◆ Selected extract ◆
%%
After axonal lesion in the CNS, intracerebrally injected green fluorescent monocytes migrate through the cribroid plate and subsequently accumulate in deep cervical lymph nodes.

The lack of classical lymph vessels within brain tissue complicates immune surveillance of the CNS, and therefore, cellular emigration out of the CNS parenchyma requires alternate pathways. Whereas invasion of blood-derived mononuclear cells and their transformation into ramified, microglia-like cells in areas of axonal degeneration across an intact BBB have been demonstrated, it still remained unclear whether these cells reside permanently, undergo apoptosis, or leave the brain to present antigen in lymphoid organs. With the use of ECL of mice and injection of GFP-expressing monocytes, we followed the appearance of injected cells in spleen and LNs and the migratory pathways in whole-head histological sections. Monocytes migrated from the lesion site to deep CLNs, peaking in number at Day 7, but they were virtually absent in spleen and in superficial CLNs and inguinal LNs until Day 21 after lesion/injection. In whole-head sections, GFP monocytes were found attached to the olfactory nerves and located within the nasal mucosa at 48 hpi. Thus, monocytes are capable of migrating from lesioned brain areas to deep CLNs and use the cribriform plate as an exit route.
%%
◆ Available data ◆
%%
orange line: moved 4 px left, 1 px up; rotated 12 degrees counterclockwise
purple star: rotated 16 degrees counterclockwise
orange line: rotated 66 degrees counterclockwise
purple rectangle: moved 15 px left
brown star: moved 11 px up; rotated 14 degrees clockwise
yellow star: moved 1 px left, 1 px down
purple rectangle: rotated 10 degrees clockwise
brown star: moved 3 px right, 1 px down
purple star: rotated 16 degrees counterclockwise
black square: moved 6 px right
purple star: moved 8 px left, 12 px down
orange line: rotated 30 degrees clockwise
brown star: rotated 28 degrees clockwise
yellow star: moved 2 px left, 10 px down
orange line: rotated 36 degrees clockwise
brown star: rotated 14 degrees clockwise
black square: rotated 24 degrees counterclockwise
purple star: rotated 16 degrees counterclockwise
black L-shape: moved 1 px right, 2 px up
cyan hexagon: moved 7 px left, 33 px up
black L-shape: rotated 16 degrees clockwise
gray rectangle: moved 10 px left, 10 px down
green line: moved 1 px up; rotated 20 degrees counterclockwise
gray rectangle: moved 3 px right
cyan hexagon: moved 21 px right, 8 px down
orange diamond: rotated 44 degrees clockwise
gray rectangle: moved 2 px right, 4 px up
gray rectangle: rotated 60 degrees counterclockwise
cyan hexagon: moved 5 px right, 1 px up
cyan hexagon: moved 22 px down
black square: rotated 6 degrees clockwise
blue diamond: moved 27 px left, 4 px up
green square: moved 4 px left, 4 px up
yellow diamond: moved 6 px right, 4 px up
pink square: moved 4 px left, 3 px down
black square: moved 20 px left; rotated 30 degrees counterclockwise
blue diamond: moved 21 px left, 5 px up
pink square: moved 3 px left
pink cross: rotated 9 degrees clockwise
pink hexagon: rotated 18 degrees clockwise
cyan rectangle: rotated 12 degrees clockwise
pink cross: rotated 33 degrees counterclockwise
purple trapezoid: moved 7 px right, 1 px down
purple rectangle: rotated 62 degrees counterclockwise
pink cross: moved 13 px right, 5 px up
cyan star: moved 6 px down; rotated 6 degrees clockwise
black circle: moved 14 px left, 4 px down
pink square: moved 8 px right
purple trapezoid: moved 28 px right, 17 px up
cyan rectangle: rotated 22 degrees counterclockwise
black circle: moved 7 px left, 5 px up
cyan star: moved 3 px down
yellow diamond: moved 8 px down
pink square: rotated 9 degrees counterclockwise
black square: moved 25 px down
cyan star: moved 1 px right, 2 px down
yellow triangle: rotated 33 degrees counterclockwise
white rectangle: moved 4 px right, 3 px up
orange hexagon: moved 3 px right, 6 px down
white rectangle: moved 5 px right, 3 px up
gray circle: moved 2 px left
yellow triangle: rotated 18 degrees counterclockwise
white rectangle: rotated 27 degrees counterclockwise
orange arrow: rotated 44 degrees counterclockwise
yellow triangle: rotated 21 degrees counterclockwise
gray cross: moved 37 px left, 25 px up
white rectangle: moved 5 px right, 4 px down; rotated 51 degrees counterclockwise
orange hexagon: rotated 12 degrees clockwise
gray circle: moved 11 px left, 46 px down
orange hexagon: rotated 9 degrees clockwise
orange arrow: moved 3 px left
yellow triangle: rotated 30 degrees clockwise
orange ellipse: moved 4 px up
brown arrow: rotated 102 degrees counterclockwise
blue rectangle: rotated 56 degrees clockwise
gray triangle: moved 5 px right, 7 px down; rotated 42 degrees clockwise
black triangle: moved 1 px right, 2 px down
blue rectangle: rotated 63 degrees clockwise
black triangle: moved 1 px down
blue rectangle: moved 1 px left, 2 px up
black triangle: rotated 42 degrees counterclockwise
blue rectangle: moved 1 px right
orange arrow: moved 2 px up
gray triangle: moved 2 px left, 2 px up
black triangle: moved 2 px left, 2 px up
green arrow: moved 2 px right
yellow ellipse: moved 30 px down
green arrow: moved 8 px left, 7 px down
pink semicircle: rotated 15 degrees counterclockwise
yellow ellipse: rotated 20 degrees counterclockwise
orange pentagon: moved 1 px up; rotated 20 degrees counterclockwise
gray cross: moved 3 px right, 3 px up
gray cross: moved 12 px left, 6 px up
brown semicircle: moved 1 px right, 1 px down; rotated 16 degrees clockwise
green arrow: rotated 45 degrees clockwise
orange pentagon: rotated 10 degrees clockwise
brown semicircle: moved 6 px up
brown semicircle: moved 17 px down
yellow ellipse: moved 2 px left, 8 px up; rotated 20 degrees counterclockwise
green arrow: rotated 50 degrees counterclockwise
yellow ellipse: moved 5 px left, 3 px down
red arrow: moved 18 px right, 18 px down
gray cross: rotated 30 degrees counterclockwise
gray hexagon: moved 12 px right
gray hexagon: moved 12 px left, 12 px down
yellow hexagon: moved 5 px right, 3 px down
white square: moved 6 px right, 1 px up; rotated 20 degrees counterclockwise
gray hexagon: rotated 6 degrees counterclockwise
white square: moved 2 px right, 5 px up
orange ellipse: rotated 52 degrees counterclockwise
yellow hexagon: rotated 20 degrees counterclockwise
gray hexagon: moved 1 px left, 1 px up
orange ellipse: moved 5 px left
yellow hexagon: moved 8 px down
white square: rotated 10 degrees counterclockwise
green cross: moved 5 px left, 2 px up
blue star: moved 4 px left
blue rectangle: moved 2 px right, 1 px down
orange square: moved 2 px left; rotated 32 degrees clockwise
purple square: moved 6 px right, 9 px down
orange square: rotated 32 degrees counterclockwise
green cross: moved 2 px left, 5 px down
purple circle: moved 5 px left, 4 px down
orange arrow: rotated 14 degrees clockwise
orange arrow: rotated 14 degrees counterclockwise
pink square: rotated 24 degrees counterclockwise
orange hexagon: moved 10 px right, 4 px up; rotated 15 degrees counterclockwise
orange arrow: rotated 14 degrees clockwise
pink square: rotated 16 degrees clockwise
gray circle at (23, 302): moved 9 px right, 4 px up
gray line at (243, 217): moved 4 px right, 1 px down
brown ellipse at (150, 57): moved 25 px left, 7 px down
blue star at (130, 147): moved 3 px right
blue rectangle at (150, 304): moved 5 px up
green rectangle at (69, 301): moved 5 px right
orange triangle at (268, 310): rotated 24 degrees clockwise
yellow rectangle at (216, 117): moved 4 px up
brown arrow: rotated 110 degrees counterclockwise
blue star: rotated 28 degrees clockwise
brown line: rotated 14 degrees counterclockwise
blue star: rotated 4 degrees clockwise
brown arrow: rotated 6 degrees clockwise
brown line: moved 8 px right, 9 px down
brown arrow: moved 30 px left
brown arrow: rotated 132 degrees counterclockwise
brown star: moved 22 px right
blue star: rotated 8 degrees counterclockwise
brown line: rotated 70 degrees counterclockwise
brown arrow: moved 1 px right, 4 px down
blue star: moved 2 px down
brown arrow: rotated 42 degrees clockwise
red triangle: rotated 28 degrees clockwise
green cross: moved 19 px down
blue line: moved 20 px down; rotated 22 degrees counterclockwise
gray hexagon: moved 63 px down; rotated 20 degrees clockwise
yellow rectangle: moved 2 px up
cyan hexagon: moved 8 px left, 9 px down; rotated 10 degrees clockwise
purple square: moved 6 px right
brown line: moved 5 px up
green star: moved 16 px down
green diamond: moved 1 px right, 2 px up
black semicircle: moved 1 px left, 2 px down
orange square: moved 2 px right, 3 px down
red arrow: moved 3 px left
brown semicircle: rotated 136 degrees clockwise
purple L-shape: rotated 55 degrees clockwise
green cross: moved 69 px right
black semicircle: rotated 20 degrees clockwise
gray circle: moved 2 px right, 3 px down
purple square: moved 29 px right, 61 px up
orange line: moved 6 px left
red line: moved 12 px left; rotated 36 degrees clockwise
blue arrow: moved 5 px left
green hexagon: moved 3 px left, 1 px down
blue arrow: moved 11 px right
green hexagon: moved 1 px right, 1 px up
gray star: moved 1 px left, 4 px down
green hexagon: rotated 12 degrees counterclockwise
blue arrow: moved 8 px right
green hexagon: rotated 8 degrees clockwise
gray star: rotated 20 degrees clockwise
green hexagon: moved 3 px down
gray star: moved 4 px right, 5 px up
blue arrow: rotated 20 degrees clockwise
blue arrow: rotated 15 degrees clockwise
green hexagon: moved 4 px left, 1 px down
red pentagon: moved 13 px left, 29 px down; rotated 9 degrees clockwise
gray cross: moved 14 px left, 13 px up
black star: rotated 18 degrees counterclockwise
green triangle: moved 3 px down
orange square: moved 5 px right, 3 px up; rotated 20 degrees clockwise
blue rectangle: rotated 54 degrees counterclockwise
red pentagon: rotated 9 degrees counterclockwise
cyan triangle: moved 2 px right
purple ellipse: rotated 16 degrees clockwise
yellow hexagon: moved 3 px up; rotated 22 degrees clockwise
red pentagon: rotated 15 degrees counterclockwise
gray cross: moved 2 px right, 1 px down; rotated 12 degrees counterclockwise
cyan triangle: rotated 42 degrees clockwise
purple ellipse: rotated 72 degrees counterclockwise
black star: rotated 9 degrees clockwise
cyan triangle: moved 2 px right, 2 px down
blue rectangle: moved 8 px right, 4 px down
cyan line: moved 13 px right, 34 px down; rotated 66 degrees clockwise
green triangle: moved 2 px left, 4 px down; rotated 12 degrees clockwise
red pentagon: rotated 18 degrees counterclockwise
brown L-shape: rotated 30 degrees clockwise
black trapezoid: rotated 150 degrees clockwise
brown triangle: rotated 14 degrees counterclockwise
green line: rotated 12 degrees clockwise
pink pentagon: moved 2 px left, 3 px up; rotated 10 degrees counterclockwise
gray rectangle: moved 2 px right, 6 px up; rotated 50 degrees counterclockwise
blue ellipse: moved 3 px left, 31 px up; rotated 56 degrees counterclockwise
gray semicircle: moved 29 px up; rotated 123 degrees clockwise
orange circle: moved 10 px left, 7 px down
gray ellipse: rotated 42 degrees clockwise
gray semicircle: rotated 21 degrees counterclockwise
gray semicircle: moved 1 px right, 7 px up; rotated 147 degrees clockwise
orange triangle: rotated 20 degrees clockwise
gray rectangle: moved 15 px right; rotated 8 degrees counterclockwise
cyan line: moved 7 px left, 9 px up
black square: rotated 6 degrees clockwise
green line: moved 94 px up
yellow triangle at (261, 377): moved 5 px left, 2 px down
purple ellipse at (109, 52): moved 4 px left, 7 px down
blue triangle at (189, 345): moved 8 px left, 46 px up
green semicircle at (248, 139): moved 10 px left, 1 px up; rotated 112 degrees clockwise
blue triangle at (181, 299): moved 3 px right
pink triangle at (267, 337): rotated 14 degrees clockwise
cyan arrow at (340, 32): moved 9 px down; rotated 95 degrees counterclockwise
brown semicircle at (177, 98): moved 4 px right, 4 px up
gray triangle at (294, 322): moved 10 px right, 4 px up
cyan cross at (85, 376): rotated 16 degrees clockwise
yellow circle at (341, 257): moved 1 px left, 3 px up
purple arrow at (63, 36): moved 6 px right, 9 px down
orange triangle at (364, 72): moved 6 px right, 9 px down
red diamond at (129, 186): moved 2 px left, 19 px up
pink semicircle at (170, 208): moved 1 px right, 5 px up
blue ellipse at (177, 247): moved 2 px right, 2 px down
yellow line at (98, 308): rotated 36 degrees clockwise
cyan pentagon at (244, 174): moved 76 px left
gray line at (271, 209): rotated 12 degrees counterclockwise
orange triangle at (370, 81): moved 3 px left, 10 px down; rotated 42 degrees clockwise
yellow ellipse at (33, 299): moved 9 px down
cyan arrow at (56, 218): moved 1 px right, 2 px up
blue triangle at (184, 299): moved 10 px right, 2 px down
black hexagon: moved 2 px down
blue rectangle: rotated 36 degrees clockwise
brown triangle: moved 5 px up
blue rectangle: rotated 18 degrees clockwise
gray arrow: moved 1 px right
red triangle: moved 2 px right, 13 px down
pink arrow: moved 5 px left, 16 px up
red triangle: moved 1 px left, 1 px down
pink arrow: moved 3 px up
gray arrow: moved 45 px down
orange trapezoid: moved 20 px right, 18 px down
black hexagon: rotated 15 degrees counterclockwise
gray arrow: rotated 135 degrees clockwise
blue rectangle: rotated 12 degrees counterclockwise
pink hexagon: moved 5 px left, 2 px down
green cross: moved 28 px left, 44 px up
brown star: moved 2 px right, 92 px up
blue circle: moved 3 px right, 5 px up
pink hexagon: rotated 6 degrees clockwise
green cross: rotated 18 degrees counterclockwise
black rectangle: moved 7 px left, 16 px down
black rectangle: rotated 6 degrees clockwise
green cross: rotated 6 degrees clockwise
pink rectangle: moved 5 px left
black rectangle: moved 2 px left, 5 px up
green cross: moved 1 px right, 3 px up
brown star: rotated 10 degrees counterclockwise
%%
◆ Activity 1 ◆
Write out the part of the abstract on monocyte migration from "After axonal lesion" up to and including "cervical lymph nodes.", word for word.
◆ Activity 2 ◆
In the abstract on monocyte migration, on which day did the number of monocytes in deep cervical lymph nodes peak?

◆ Exercise solution 1 ◆
After axonal lesion in the CNS, intracerebrally injected green fluorescent monocytes migrate through the cribroid plate and subsequently accumulate in deep cervical lymph nodes.

◆ Exercise solution 2 ◆
Day 7